_Short exercise:_
Answer these questions about the storage claims:
1. In claim 3, what is the at least one storage device?
2. According to claim 8, what else does the given storage medium include?
3. In claim 10, what two further things is the secondary storage module configured to do?

_Text to read:_
'''

1. A storage system comprising:

at least one storage device including a plurality of storage mediums;

a primary data storage module configured to store primary data in said at least one storage device in accordance with a primary storage method employing a first resiliency scheme; and

a secondary storage module configured to store secondary data based on said primary data in said at least one storage device in accordance with a secondary storage method employing a second resiliency scheme such that a resiliency of recovering information composed by said primary data is at least cumulative of a resiliency of said first resiliency scheme and a resiliency of said second resiliency scheme.

2. The system of claim 1, wherein the secondary storage module is configured to store said secondary data such that any fragment of said secondary data and a corresponding data block of said primary data from which the fragment of said secondary data is based are stored on different storage mediums of said plurality of storage mediums.

3. The system of claim 1, wherein said at least one storage device is one storage node and wherein said at least one storage medium is a plurality of disks.

4. The system of claim 1, wherein said plurality of storage mediums is a plurality of disks, wherein said at least one storage device is a cluster of storage nodes and wherein each of said storage nodes includes a different set of disks of said plurality of disks.

5. The system of claim 4, wherein the secondary storage module is configured to store said secondary data such that any fragment of said secondary data and a corresponding data block of said primary data from which the fragment of said secondary data is based are stored on different nodes of said cluster of storage nodes.

6. The system of claim 1, wherein at least one of said storage mediums consists of one partition and wherein at least a portion of said secondary data and at least a portion of said primary data are stored in the partition.

7. The system of claim 1, wherein at least a portion of said secondary data is stored in a partition of a given storage medium of said storage mediums allocated for secondary storage data and wherein at least a portion of said primary data is stored in a partition of said given storage medium allocated for primary storage data.

8. The system of claim 7, wherein said given storage medium further includes at least one free partition.

9. The system of claim 8, further comprising:

a controller configured to allocate a partition of said at least one free partition to primary storage data in response to determining that said partition of said given storage medium allocated for primary storage data exceeds a storage threshold or to allocate said partition of said at least one free partition to secondary storage data in response to determining that said partition of said given storage medium allocated for secondary storage data exceeds said storage threshold.

10. The system of claim 1, wherein said secondary storage module is further configured to store at least one copy of said primary data and to generate said secondary data from said at least one copy.

11. A storage system comprising:

a plurality of storage devices, each of the storage devices including a plurality of storage mediums;

a primary data storage module configured to store primary data in said storage devices in accordance with a primary storage method employing a first resiliency scheme, wherein the primary data storage module is configured store a first primary data block of said primary data by distributing different fragments of said first primary data block across at least a subset of the storage mediums of a first storage device of said plurality of storage devices and to store a second primary data block of said primary data by distributing different fragments of said second primary data block across at least a subset of the storage mediums of a second storage device of said plurality of storage devices; and

a secondary storage module configured to store secondary data based on said primary data in accordance with a secondary storage method employing a second resiliency scheme, wherein the secondary storage module is configured to compute secondary data fragments from at least a subset of the fragments of said first primary data block and from at least a subset of the fragments of said second primary data block and to recover information in said first primary data block by computing at least one lost fragment directly from at least one fragment of said subset of fragments of said second primary data block and from at least one of said secondary data fragments.

'''

(Recorded data)
'''

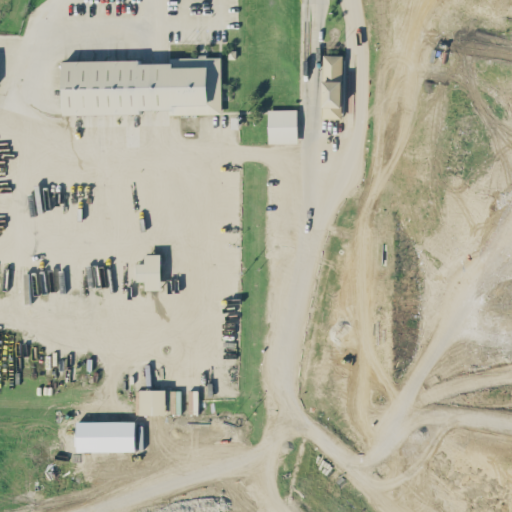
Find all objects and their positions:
road: (347, 2)
road: (154, 19)
road: (196, 19)
road: (46, 22)
building: (143, 85)
building: (332, 85)
building: (283, 125)
road: (50, 157)
road: (189, 196)
road: (392, 244)
landfill: (379, 254)
building: (151, 271)
road: (174, 327)
road: (292, 361)
building: (151, 401)
building: (106, 435)
road: (342, 460)
road: (278, 501)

'''

_Correct response:_
1. One storage node.
2. At least one free partition.
3. Store at least one copy of the primary data, and generate the secondary data from that copy.